Print the material below line for line, without changing anything, and leave the picture out.

*TASK INPUT*:
· · ·
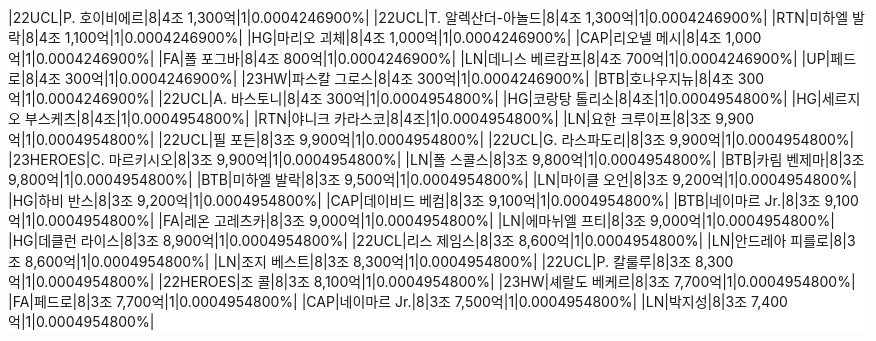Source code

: |22UCL|P. 호이비에르|8|4조 1,300억|1|0.0004246900%|
|22UCL|T. 알렉산더-아놀드|8|4조 1,300억|1|0.0004246900%|
|RTN|미하엘 발락|8|4조 1,100억|1|0.0004246900%|
|HG|마리오 괴체|8|4조 1,000억|1|0.0004246900%|
|CAP|리오넬 메시|8|4조 1,000억|1|0.0004246900%|
|FA|폴 포그바|8|4조 800억|1|0.0004246900%|
|LN|데니스 베르캄프|8|4조 700억|1|0.0004246900%|
|UP|페드로|8|4조 300억|1|0.0004246900%|
|23HW|파스칼 그로스|8|4조 300억|1|0.0004246900%|
|BTB|호나우지뉴|8|4조 300억|1|0.0004246900%|
|22UCL|A. 바스토니|8|4조 300억|1|0.0004954800%|
|HG|코랑탕 톨리소|8|4조|1|0.0004954800%|
|HG|세르지오 부스케츠|8|4조|1|0.0004954800%|
|RTN|야니크 카라스코|8|4조|1|0.0004954800%|
|LN|요한 크루이프|8|3조 9,900억|1|0.0004954800%|
|22UCL|필 포든|8|3조 9,900억|1|0.0004954800%|
|22UCL|G. 라스파도리|8|3조 9,900억|1|0.0004954800%|
|23HEROES|C. 마르키시오|8|3조 9,900억|1|0.0004954800%|
|LN|폴 스콜스|8|3조 9,800억|1|0.0004954800%|
|BTB|카림 벤제마|8|3조 9,800억|1|0.0004954800%|
|BTB|미하엘 발락|8|3조 9,500억|1|0.0004954800%|
|LN|마이클 오언|8|3조 9,200억|1|0.0004954800%|
|HG|하비 반스|8|3조 9,200억|1|0.0004954800%|
|CAP|데이비드 베컴|8|3조 9,100억|1|0.0004954800%|
|BTB|네이마르 Jr.|8|3조 9,100억|1|0.0004954800%|
|FA|레온 고레츠카|8|3조 9,000억|1|0.0004954800%|
|LN|에마뉘엘 프티|8|3조 9,000억|1|0.0004954800%|
|HG|데클런 라이스|8|3조 8,900억|1|0.0004954800%|
|22UCL|리스 제임스|8|3조 8,600억|1|0.0004954800%|
|LN|안드레아 피를로|8|3조 8,600억|1|0.0004954800%|
|LN|조지 베스트|8|3조 8,300억|1|0.0004954800%|
|22UCL|P. 칼룰루|8|3조 8,300억|1|0.0004954800%|
|22HEROES|조 콜|8|3조 8,100억|1|0.0004954800%|
|23HW|셰랄도 베케르|8|3조 7,700억|1|0.0004954800%|
|FA|페드로|8|3조 7,700억|1|0.0004954800%|
|CAP|네이마르 Jr.|8|3조 7,500억|1|0.0004954800%|
|LN|박지성|8|3조 7,400억|1|0.0004954800%|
· · ·
*SOLUTION FOR THIS PROBLEM*:
Source code

: |22UCL|P. 호이비에르|8|4조 1,300억|1|0.0004246900%|
|22UCL|T. 알렉산더-아놀드|8|4조 1,300억|1|0.0004246900%|
|RTN|미하엘 발락|8|4조 1,100억|1|0.0004246900%|
|HG|마리오 괴체|8|4조 1,000억|1|0.0004246900%|
|CAP|리오넬 메시|8|4조 1,000억|1|0.0004246900%|
|FA|폴 포그바|8|4조 800억|1|0.0004246900%|
|LN|데니스 베르캄프|8|4조 700억|1|0.0004246900%|
|UP|페드로|8|4조 300억|1|0.0004246900%|
|23HW|파스칼 그로스|8|4조 300억|1|0.0004246900%|
|BTB|호나우지뉴|8|4조 300억|1|0.0004246900%|
|22UCL|A. 바스토니|8|4조 300억|1|0.0004954800%|
|HG|코랑탕 톨리소|8|4조|1|0.0004954800%|
|HG|세르지오 부스케츠|8|4조|1|0.0004954800%|
|RTN|야니크 카라스코|8|4조|1|0.0004954800%|
|LN|요한 크루이프|8|3조 9,900억|1|0.0004954800%|
|22UCL|필 포든|8|3조 9,900억|1|0.0004954800%|
|22UCL|G. 라스파도리|8|3조 9,900억|1|0.0004954800%|
|23HEROES|C. 마르키시오|8|3조 9,900억|1|0.0004954800%|
|LN|폴 스콜스|8|3조 9,800억|1|0.0004954800%|
|BTB|카림 벤제마|8|3조 9,800억|1|0.0004954800%|
|BTB|미하엘 발락|8|3조 9,500억|1|0.0004954800%|
|LN|마이클 오언|8|3조 9,200억|1|0.0004954800%|
|HG|하비 반스|8|3조 9,200억|1|0.0004954800%|
|CAP|데이비드 베컴|8|3조 9,100억|1|0.0004954800%|
|BTB|네이마르 Jr.|8|3조 9,100억|1|0.0004954800%|
|FA|레온 고레츠카|8|3조 9,000억|1|0.0004954800%|
|LN|에마뉘엘 프티|8|3조 9,000억|1|0.0004954800%|
|HG|데클런 라이스|8|3조 8,900억|1|0.0004954800%|
|22UCL|리스 제임스|8|3조 8,600억|1|0.0004954800%|
|LN|안드레아 피를로|8|3조 8,600억|1|0.0004954800%|
|LN|조지 베스트|8|3조 8,300억|1|0.0004954800%|
|22UCL|P. 칼룰루|8|3조 8,300억|1|0.0004954800%|
|22HEROES|조 콜|8|3조 8,100억|1|0.0004954800%|
|23HW|셰랄도 베케르|8|3조 7,700억|1|0.0004954800%|
|FA|페드로|8|3조 7,700억|1|0.0004954800%|
|CAP|네이마르 Jr.|8|3조 7,500억|1|0.0004954800%|
|LN|박지성|8|3조 7,400억|1|0.0004954800%|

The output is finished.